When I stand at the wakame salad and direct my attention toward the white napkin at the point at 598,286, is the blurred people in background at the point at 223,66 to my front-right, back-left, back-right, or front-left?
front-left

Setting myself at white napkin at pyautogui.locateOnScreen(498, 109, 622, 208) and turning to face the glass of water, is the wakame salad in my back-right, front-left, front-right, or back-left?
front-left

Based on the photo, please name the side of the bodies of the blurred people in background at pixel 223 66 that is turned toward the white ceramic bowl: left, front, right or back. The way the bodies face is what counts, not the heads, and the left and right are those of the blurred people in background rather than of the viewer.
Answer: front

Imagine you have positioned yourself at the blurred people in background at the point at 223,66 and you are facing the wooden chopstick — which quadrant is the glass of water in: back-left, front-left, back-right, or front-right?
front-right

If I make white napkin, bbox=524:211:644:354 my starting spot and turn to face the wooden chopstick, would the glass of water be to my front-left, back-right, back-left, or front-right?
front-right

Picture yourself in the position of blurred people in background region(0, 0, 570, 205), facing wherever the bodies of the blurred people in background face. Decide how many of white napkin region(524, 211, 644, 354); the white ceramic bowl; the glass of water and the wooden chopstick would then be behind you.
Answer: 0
============
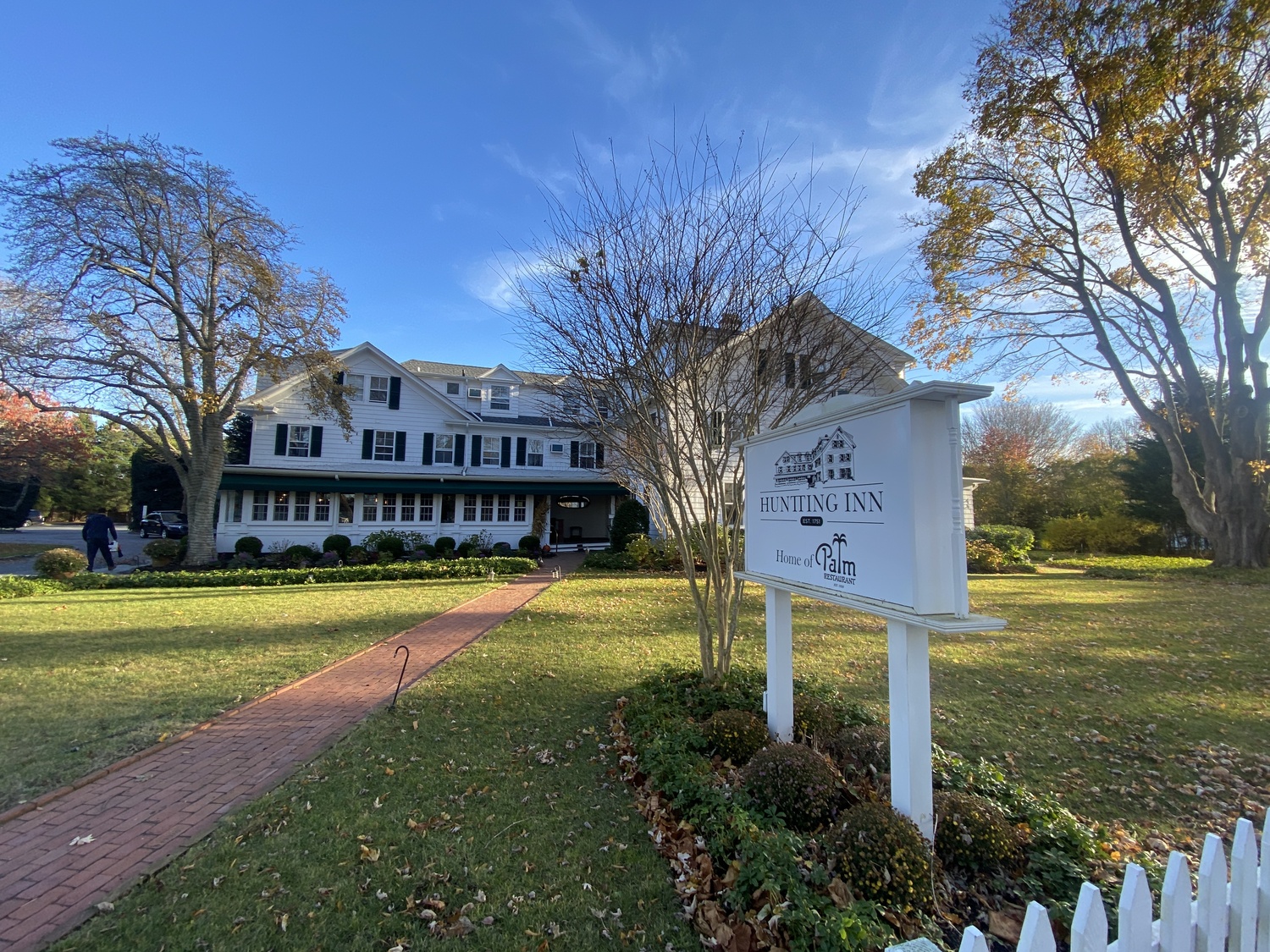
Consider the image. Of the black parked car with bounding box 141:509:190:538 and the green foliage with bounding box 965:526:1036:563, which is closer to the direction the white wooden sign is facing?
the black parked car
============
Problem — Show every line in the rows above that contains the string "napkin", matching case exactly.

Answer space —
When I stand at the wakame salad and direct my attention toward the white napkin at the point at 598,286, is the blurred people in background at the point at 223,66 to my front-right, back-left, back-right, or front-left?
Setting myself at white napkin at pyautogui.locateOnScreen(498, 109, 622, 208) and turning to face the glass of water, is the wakame salad in my back-right, front-left, front-right, or back-left?
If I make white napkin, bbox=524:211:644:354 my starting spot and turn to face the wooden chopstick, would the glass of water be to my front-left, back-right, back-left, or front-right?
Picture yourself in the position of blurred people in background region(0, 0, 570, 205), facing wherever the bodies of the blurred people in background face. Decide how many of white napkin region(524, 211, 644, 354); the white ceramic bowl; the glass of water and the wooden chopstick would then be behind you.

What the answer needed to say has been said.